Objetivo indicado A - Repita sem alterações a parte do texto sobre os estaleiros de Peniche que começa em "Em 2010 esta" e vai até "56 mil euros.".

Excerto do documento -
----

Em 2010 esta empresa, que emprega 210 trabalhadores, facturou 12,5 milhões de euros, dos quais 9,1 milhões provenientes das exportações. Teve lucros de 56 mil euros.

No dia 4 de Agosto está prevista a chegada a Maputo do Índico I, um navio de carga que zarpou do porto de Peniche no passado dia 29 de Junho. Foi nos estaleiros desta cidade que foi construído e faz parte de um contrato com o governo de Moçambique que inclui o fornecimento de um segundo navio idêntico, uma lancha de 29 metros e dois ferries para passageiros destinados ao Lago Niassa e a Cahora Bassa que fazem parte da lista.
“Estas encomendas aconteceram devido à necessidade de Moçambique reequipar o seu transporte marítimo e aproveitando as linhas de crédito, estabelecidas entre o Estado português e o moçambicano”, diz Carlos Mota, presidente dos Estaleiros Navais de Peniche (ENP), para quem só graças a estes acordos entre Estados tem sido possível construir navios para os mercados africanos.

----

Entradas fornecidas -
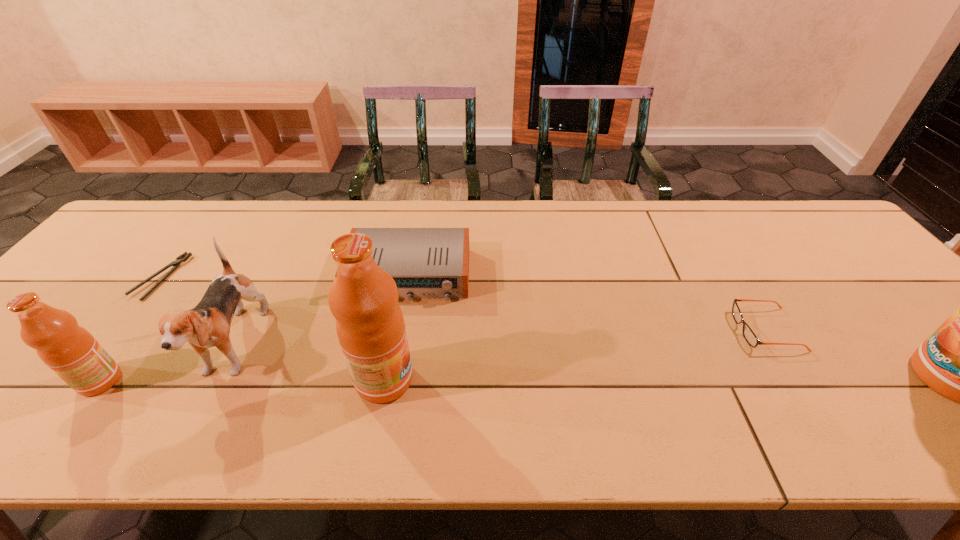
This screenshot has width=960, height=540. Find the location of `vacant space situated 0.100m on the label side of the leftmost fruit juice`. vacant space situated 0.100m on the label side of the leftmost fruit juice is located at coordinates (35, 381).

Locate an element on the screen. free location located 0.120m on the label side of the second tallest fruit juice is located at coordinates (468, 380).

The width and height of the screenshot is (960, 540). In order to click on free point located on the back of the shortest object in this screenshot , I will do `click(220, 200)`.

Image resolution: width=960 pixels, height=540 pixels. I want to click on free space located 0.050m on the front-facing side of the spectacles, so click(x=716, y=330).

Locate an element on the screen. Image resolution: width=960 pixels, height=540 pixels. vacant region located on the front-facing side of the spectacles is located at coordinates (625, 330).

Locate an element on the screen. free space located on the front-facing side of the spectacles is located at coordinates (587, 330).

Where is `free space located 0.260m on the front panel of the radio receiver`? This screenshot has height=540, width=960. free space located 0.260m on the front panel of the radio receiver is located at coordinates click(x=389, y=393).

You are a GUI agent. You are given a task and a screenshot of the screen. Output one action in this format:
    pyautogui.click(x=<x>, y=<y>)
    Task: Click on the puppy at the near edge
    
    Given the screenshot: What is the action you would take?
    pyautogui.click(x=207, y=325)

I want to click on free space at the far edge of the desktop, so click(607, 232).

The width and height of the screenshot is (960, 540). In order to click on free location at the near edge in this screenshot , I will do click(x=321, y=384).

----

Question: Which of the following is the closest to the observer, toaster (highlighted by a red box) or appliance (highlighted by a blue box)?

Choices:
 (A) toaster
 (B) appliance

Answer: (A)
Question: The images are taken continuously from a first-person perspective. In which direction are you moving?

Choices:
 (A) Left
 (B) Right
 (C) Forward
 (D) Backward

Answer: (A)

----

Objetivo indicado B - Mostre cada linha das entradas em que aparece a palavra "vacant".

Resposta do exercício A -
Em 2010 esta empresa, que emprega 210 trabalhadores, facturou 12,5 milhões de euros, dos quais 9,1 milhões provenientes das exportações. Teve lucros de 56 mil euros.

Resposta do exercício B -
This screenshot has width=960, height=540. Find the location of `vacant space situated 0.100m on the label side of the leftmost fruit juice`. vacant space situated 0.100m on the label side of the leftmost fruit juice is located at coordinates (35, 381).
Locate an element on the screen. Image resolution: width=960 pixels, height=540 pixels. vacant region located on the front-facing side of the spectacles is located at coordinates (625, 330).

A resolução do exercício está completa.